Omitiré las causas de mi desgracia. La serie de motivos y consecuencias que me empujaron a esta situación, son acaso diferentes a las de otros personajes análogos en el cine o la literatura. Más que a una tendencia a la filantropía, a descubrir nuevos parajes, vírgenes al tacto de los hombres, o a un arrebato de heroísmo, mi partida se debe a impulsos mucho menos loables. Me cuidaré por ello de hacer referencias a Stevenson o de pretender pasar por rey de una Ítaca amenazada, pero lo cierto -por aciago que esto sea- es que estoy aquí, rodeado de agua, abrasado por un régimen de sol totalitario, en una barca que ya no en más que un trozo de madera a la deriva.
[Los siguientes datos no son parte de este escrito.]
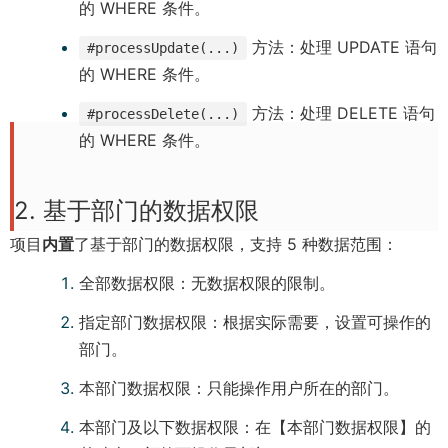
的 WHERE 条件。
n
方法：处理 UPDATE 语句
s
#processUpdate(...)
的 WHERE 条件。
n
e
方法：处理 DELETE 语句
#processDelete(...)
w
的 WHERE 条件。
w
i
2. 基于部门的数据权限
n
d
项目
内置
了基于部门的数据权限，支持 5 种数据范围：
o
全部数据权限：无数据权限的限制。
w
)
指定部门数据权限：根据实际需要，设置可操作的
部门。
本部门数据权限：只能操作用户所在的部门。
本部门及以下数据权限：在【本部门数据权限】的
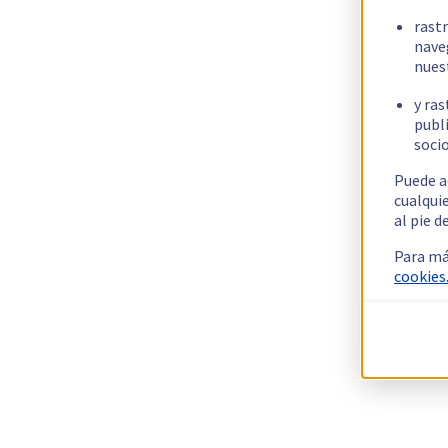
rast
nave
nues
y ras
publi
socio
Puede a
cualqui
al pie d
Para má
cookies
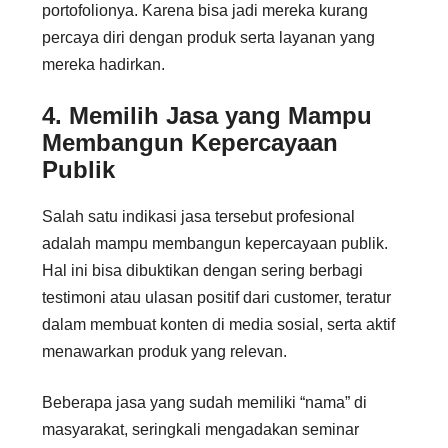
portofolionya. Karena bisa jadi mereka kurang
percaya diri dengan produk serta layanan yang
mereka hadirkan.
4. Memilih Jasa yang Mampu
Membangun Kepercayaan
Publik
Salah satu indikasi jasa tersebut profesional
adalah mampu membangun kepercayaan publik.
Hal ini bisa dibuktikan dengan sering berbagi
testimoni atau ulasan positif dari customer, teratur
dalam membuat konten di media sosial, serta aktif
menawarkan produk yang relevan.
Beberapa jasa yang sudah memiliki “nama” di
masyarakat, seringkali mengadakan seminar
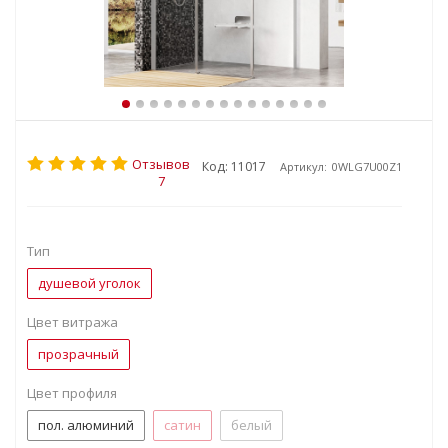
Отзывов
Код: 11017
Артикул:
0WLG7U00Z1
7
Тип
душевой уголок
Цвет витража
прозрачный
Цвет профиля
пол. алюминий
сатин
белый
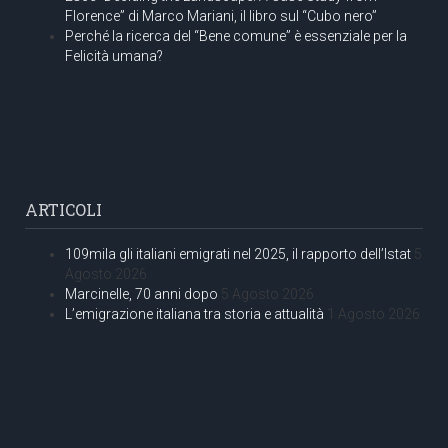
Florence” di Marco Mariani, il libro sul “Cubo nero”
Perché la ricerca del “Bene comune” è essenziale per la
Felicità umana?
ARTICOLI
109mila gli italiani emigrati nel 2025, il rapporto dell’Istat
5
Agosto 2026
Marcinelle, 70 anni dopo
5 Agosto 2026
L’emigrazione italiana tra storia e attualità
1 Agosto 2026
 La justificación de este texto puede encontrarse, más que en la humana necesidad de perpetuarse ante la certeza de una muerte inminente,  que se retrasa –no recuerdo los días y las noches que llevo sin ingerir ningún tipo de alimentos ni agua, aparte de la orina que va circulando de mi estómago a una lata, de la lata…-, en la firme intención de legar en testamento todos mis bienes y posesiones, que de otra manera quedarían exentas de amo, expuestas al arbitrio de los lobos del olvido. Como no tengo familia, ni nadie que pueda contener una mueca de odio al escuchar las silabas de mi nombre, y tampoco más posesiones que la tabla en la que floto y grabo este texto con la hebilla del cinturón, y…  -porque no decirlo, la lata en la que bebo y meo-, he decidido tras mucho sopesar, elegir como heredero universal en mi testamento, al supuesto destinatario del mismo, esto es, al hipotético lector que en el futuro posase por vez primera su mirada en estas líneas, en estos signos que ahora grabo con la hebilla y la intención de que algún día sean descifrados.
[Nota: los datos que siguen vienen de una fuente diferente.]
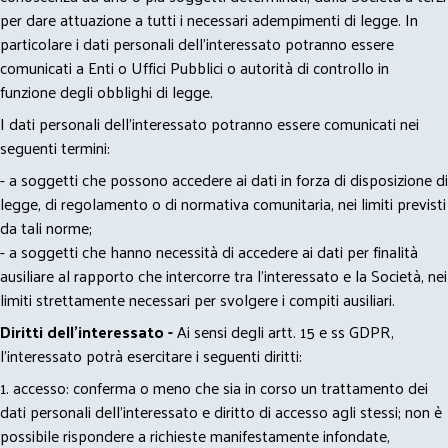
per dare attuazione a tutti i necessari adempimenti di legge. In
particolare i dati personali dell’interessato potranno essere
comunicati a Enti o Uffici Pubblici o autorità di controllo in
funzione degli obblighi di legge.
I dati personali dell’interessato potranno essere comunicati nei
seguenti termini:
- a soggetti che possono accedere ai dati in forza di disposizione di
legge, di regolamento o di normativa comunitaria, nei limiti previsti
da tali norme;
- a soggetti che hanno necessità di accedere ai dati per finalità
ausiliare al rapporto che intercorre tra l’interessato e la Società, nei
limiti strettamente necessari per svolgere i compiti ausiliari.
Diritti dell’interessato -
Ai sensi degli artt. 15 e ss GDPR,
l’interessato potrà esercitare i seguenti diritti:
1. accesso: conferma o meno che sia in corso un trattamento dei
dati personali dell’interessato e diritto di accesso agli stessi; non è
possibile rispondere a richieste manifestamente infondate,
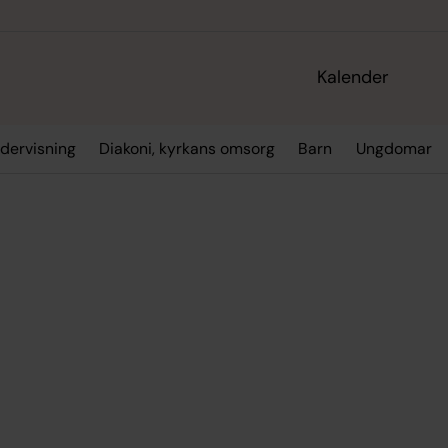
Kalender
dervisning
Diakoni, kyrkans omsorg
Barn
Ungdomar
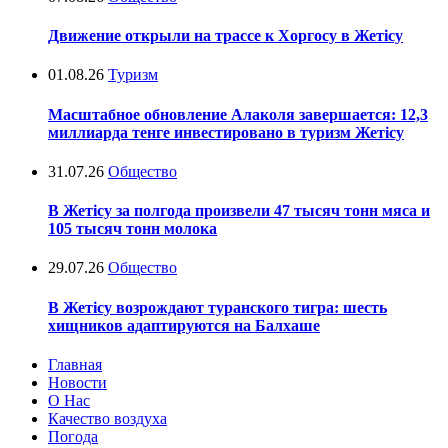
Движение открыли на трассе к Хоргосу в Жетісу
01.08.26
Туризм
Масштабное обновление Алаколя завершается: 12,3
миллиарда тенге инвестировано в туризм Жетісу
31.07.26
Общество
В Жетісу за полгода произвели 47 тысяч тонн мяса и
105 тысяч тонн молока
29.07.26
Общество
В Жетісу возрождают туранского тигра: шесть
хищников адаптируются на Балхаше
Главная
Новости
О Нас
Качество воздуха
Погода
 Lejos de carecer de valor, a pesar de lo que pueda parecer a primera vista por la precariedad material del contingente, mi herencia es rica en contenido para aquel que pueda extraer de entre sus caracteres, las coordenadas precisas de la riqueza. Esta tabla, que como último reducto de un precioso barco que fuera la envidia de cualquier mercader veneciano de la serenissima repubblica, ha sobrevivido a marejadas y tormentas, a los ataques furiosos de cachalotes infames, al salitre y a su nítida podredumbre, recoge el testimonio de los prodigios –involuntariamente- por mi presenciados en los lugares más remotos. Sobre ella vi los puertos de los negros, en los que enormes embarcaciones europeas  cargan diamantes y coltán y descargan barriles tóxicos de material radioactivo, bordeé cabos invadidos por el gótico flamígero y la piorrea, evité arrecifes de luz cuyos nativos adoran deidades zoroástricas, huí remando con manos y piernas de islas habitadas por amazonas hedónicas con sexos extensibles –aunque puede que esto último fuera una alucinación provocada por la insolación, la falta de agua, y la soledad-, y así pasé incontados años vagando como un náufrago premeditado, en esa representación de agua y gases que es el mar. Cualquiera que crea que divago o que incurro en falsedades, sólo tiene que procurarse una tabla y hacerse a la deriva, indefinidamente, para comprobar que no miento.

 La falta de espacio para seguir escribiendo, y el cansancio que me vence -tal vez definitivamente-, me obligan a concluir: de modo que me dirijo a ti, destinatario, hipotético lector que ha dejado de ser hipotético, tú que ves en presente esto escribo desde un tiempo pasado, en algún lugar pretérito, tú a quien no conozco y que eres además mi único heredero, el testamentario de estas palabras que ahora lees y que son mi única fortuna… ahora que soy pasto para peces, que acompaño a las esponjas en su hieratismo exasperante, ahora que yazgo como un adorno efímero, en la superficie horadada del fondo marino.

Nota: El presente texto fue hallado en una pequeña balsa de madera, recogida por el servicio de limpieza de costas de Miami, a unos diez quilómetros de la playa. Traducido íntegramente del original, en gallego, por Xosé de Castro, del departamento de traducciones de la U.M., salvo unas siglas en la parte inferior -probablemente las iniciales de su autor- que han sido rayadas hasta impedir su legibilidad.